Monday, March 16, 2009

Choice

I've written before that one of our assumptions, that democracy goes hand in hand with free market capitalism, is flawed. They are two systems which really don't have all that much in common, given that one features "one person, one vote," while the other has as its centerpiece "one person, 40 billion votes" (if that person is Bill Gates). The tensions between the two systems become grossly apparent at various times in our history, and I believe one of those times is happening now.

However, there is one critical common factor of democracy and capitalism, and that factor is choice. Each of them gives a sense of choice that is not present in other systems; we can choose any from a number of candidates, and we can choose any from a number of toothpaste varieties. Of course, these are still constrained choice sets, as we see every presidential campaign when the voters of numerous states are presented with no choice at all, the decision already having been made. Even on the consumer side, choices are certainly not infinite. In general, though, we are usually satisfied that we are being given more rein for our selections than, say, people had in the old Soviet Union.

Naturally, choice requires knowledge, and, while we've made great strides toward making that kind of knowledge more available, it is still not clear that we want a gigantic number of choices for every single thing. Most people prefer Social Security to self-directed investments because there are too many options and the information is not 100% reliable (note that this is an inherent quality of anything that requires a forecast; information can never be complete, and has a cost that can exceed its marginal value).

Choice is also confounded by deliberate attempts to obfuscate and blur. We know this to be true in the political sphere and the economic. Misleading campaign ads, puffy advertising - these techniques have converged in modern marketing, which has become, essentially, the science of attempts to influence people's choices, even if the new selection contradicts their ultimate best interest.

What seems hard for people in these turbulent times is taking a consistent stand on one side or the other of the issue of choice. And it's not easy, especially as we each would like to have our own comfort level of choice (a lawyer who deals with health care issues might feel perfectly comfortable making a decision about a medical plan, and would find a national plan restrictive and unsuitable; the factory worker or software developer who is not immersed daily in these details would welcome the simplicity).
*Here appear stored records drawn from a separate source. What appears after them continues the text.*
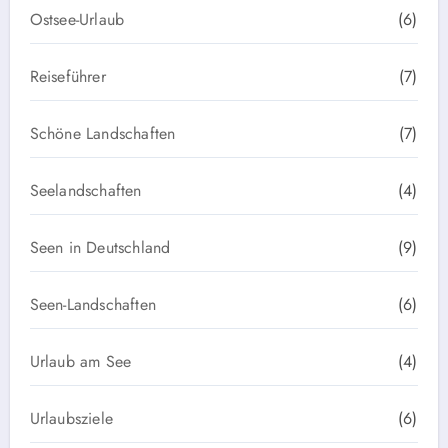
Ostsee-Urlaub
(6)
Reiseführer
(7)
Schöne Landschaften
(7)
Seelandschaften
(4)
Seen in Deutschland
(9)
Seen-Landschaften
(6)
Urlaub am See
(4)
Urlaubsziele
(6)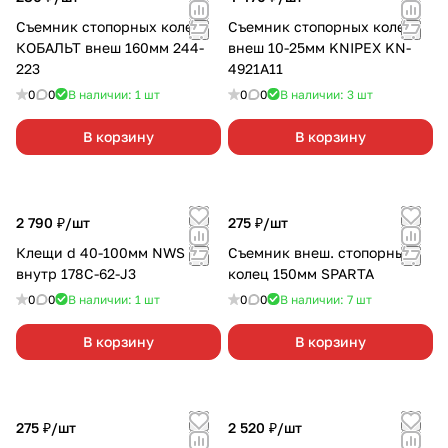
Съемник стопорных колец
Съемник стопорных колец
КОБАЛЬТ внеш 160мм 244-
внеш 10-25мм KNIPEX KN-
223
4921A11
0
0
В наличии: 1
шт
0
0
В наличии: 3
шт
В корзину
В корзину
2 790 ₽/
шт
275 ₽/
шт
Клещи d 40-100мм NWS
Съемник внеш. стопорных
внутр 178С-62-J3
колец 150мм SPARTA
0
0
В наличии: 1
шт
0
0
В наличии: 7
шт
В корзину
В корзину
275 ₽/
шт
2 520 ₽/
шт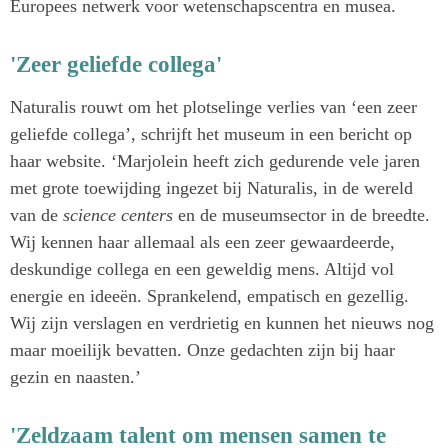
Europees netwerk voor wetenschapscentra en musea.
'Zeer geliefde collega'
Naturalis rouwt om het plotselinge verlies van ‘een zeer
geliefde collega’, schrijft het museum in een bericht op
haar website. ‘Marjolein heeft zich gedurende vele jaren
met grote toewijding ingezet bij Naturalis, in de wereld
van de
science centers
en de museumsector in de breedte.
Wij kennen haar allemaal als een zeer gewaardeerde,
deskundige collega en een geweldig mens. Altijd vol
energie en ideeën. Sprankelend, empatisch en gezellig.
Wij zijn verslagen en verdrietig en kunnen het nieuws nog
maar moeilijk bevatten. Onze gedachten zijn bij haar
gezin en naasten.’
'Zeldzaam talent om mensen samen te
But that doesn't mean that we can't have individual clarity on these matters. If you believe that every home buyer made a free choice, that is, he or she was not defrauded, and you believe that choices have deserved consequences, then it's hard for you to support any kind of restructuring or bailout for homeowners.

And that attitude requires you to be consistent. As we see various companies using their federal money to pay bonuses to their employees (kudos for a job well done??), we hear an argument that is commonly made. Many of these employees are not the high-rolling decision makers who brought the world financial system down, they're clerks and secretaries and mailroom employees who happen to have large amounts of their compensation paid as a year-end bonus. Surely they don't deserve to be penalized for their innocent involvement in the scandals of overleverage.
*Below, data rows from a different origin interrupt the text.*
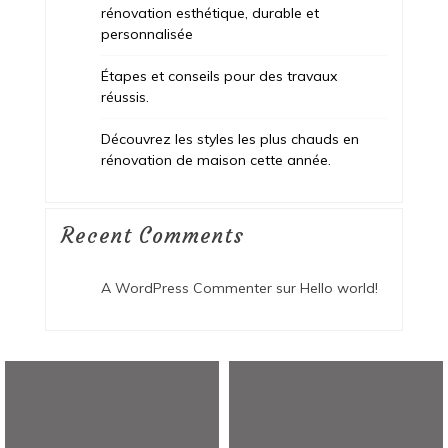
rénovation esthétique, durable et
personnalisée
Étapes et conseils pour des travaux
réussis.
Découvrez les styles les plus chauds en
rénovation de maison cette année.
Recent Comments
A WordPress Commenter
sur
Hello world!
But that argument ignores choice, the very real choice that each of these employees made when they decided to accept the job. Think of the secretary who is deciding between two jobs, one that pays $30K, the other $20K with a typical $20K bonus. We know that the hiring manager will tout that bonus as money in the bank, as something that has never failed to be paid. Choice, however, requires us to see through that argument to the very real possibility that conditions may not permit that bonus to be paid.
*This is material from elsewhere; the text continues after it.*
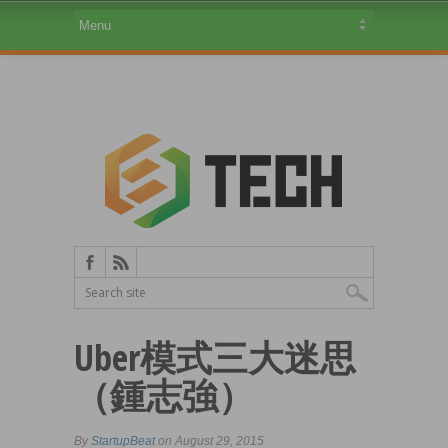
Uber模式三大迷思
（鍾志強）
By
StartupBeat
on August 29, 2015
So I don't see how we, in effect, bail out that employee by looking the other way on his bonus simply because he doesn't make as big a base salary as someone who made the other choice. It still comes down to a matter of the choices people have made, and where an individual draws the line on how much we protect people from those choices.

Because then we get into a big argument as to which choices are protectable and which aren't, and I'm not real comfortable that we can reach an equitable conclusion. If there are larger considerations (we have to bail out the banks themselves because they are the blood of our global business system), then, fine, let's get that out on the table. If community stability is an argument for helping overextended homeowners, again, let's be upfront about that.

However, cherry-picking certain groups and their choices as being things we should shore up, and others we should not, runs a risk of being political pandering, and creates a very real possibility of social upheaval on a large scale. With everything else we've got on our plate, we sure don't need that.